11. utils.getDocumentReferrer and utils.getActualLocation unguarded for SSR

src/middlewares/source/pageReferrer.js:32-38 — The module-level constants are correctly guarded with typeof document/window !== 'undefined', but these two utils methods access document/window directly. The isClient guard in index.js prevents middleware registration in SSR, but getCampaignDetails in googleRepository.js imports utils directly and could be called in SSR contexts.

---

Strengths

• Revert is clean — no leftover GA4 cookie references, all related code/tests properly removed
• Adobe removal backward compat is correct — stubs return same Promise shapes as originals
• INITIAL_DOCUMENT_REFERRER / INITIAL_SEARCH_STRING JSDoc blocks are well-written — document both mechanism and business motivation (Safari ITP), which is exactly the "why" that helps future maintainers
• getPageReferrer inline comments correctly describe the branching logic and capture the non-obvious invariant that tracks can arrive before the first page event

---

Recommended Action

1. Fix critical #1 — make isFirstPageViewSent resettable + add real behavioral tests for the ITP first-page-event protection
2. Fix critical #3 — guard triggerGoogleAnalyticsInitEvent against undefined sessionId
3. Add regression test for rt: 'retargeting' fix
4. Consider the other suggestions as follow-up improvements

🤖 Generated with Claude Code

[kikoruiz]

Response to Review

Thank you for the detailed review!

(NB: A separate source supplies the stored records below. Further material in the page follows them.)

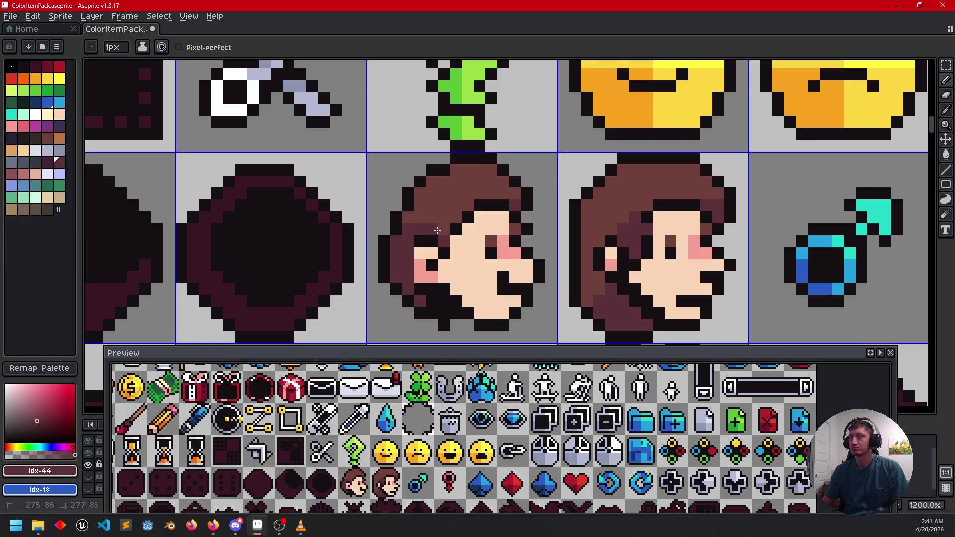
scroll(525, 307, "down", 4)
scroll(525, 307, "down", 1)
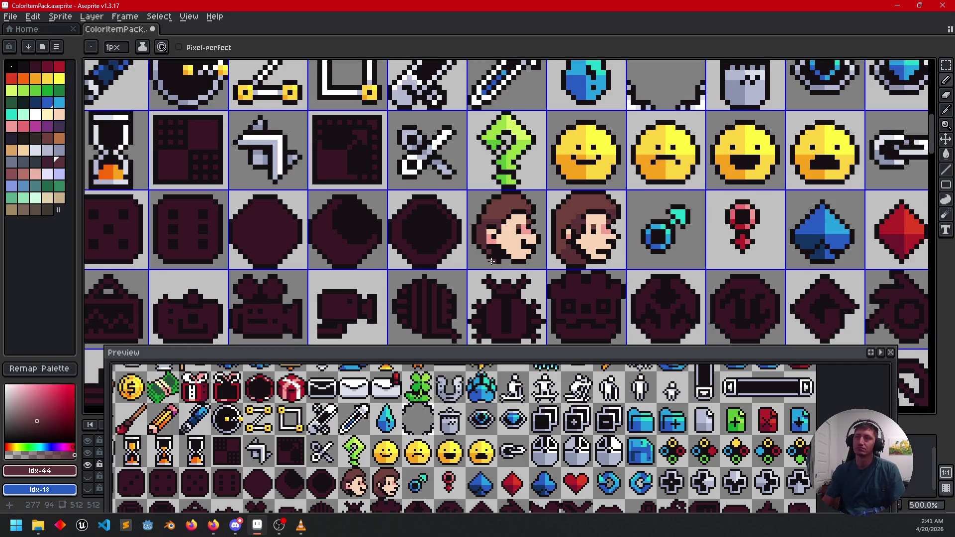
left_click_drag(489, 260, 512, 260)
scroll(511, 260, "left", 2)
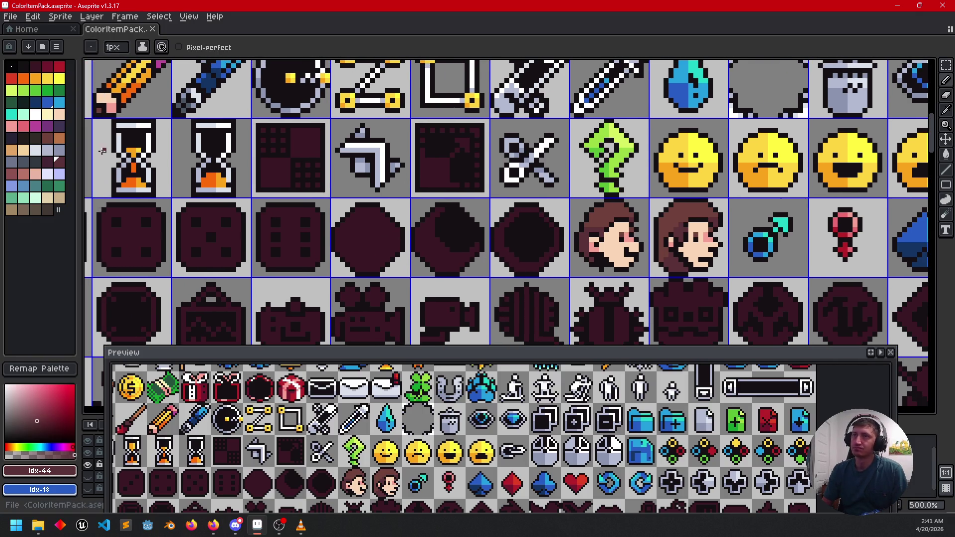
- Bucket-fill the crescent, ring and octagon coin silhouettes light grey-blue
left_click(47, 150)
key("g")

We've addressed several issues while maintaining behavioral compatibility with v4.36.0:

Applied Changes

Critical Issue #1 - isFirstPageViewSent testability:

• ✅ Moved isFirstPageViewSent from module-level let to referrerState.isFirstPageViewSent
• ✅ Added reset to resetReferrerState() in test stubs
• ✅ Replaced weak type-check test with real behavioral test that verifies url and search are injected only in first page event

Critical Issue #2 - Error message improvement:

• ✅ Enhanced catch block with descriptive message: '[segment-wrapper] Failed to retrieve GA4 session/client IDs. Events will be sent without session attribution.'

Important Issue #7 - Retargeting regression test:

• ✅ Added test case 'should transform rt medium to retargeting' covering the rt: 'display' → 'retargeting' fix

Not Applied (Intentional)

Critical Issue #3 - Guard for undefined sessionId:

• ❌ Not applied - While the review correctly identifies this writes "ga_event_sui_undefined" to localStorage when sessionId is unavailable, we're maintaining exact v4.36.0 behavior for this PR. This is a revert + Safari ITP fix, not a GA4 bug fix release.
• 📝 Recommendation: Track this as a separate issue for a future GA4 improvements PR

Result

• 105 tests passing (added 1 new test)
• Production behavior identical to v4.36.0 except for Safari ITP protection
• Improved test coverage for ITP critical path

The other suggestions (Adobe JSDoc, SSR guards, dead code cleanup) are valuable but outside the scope of this revert+hotfix PR.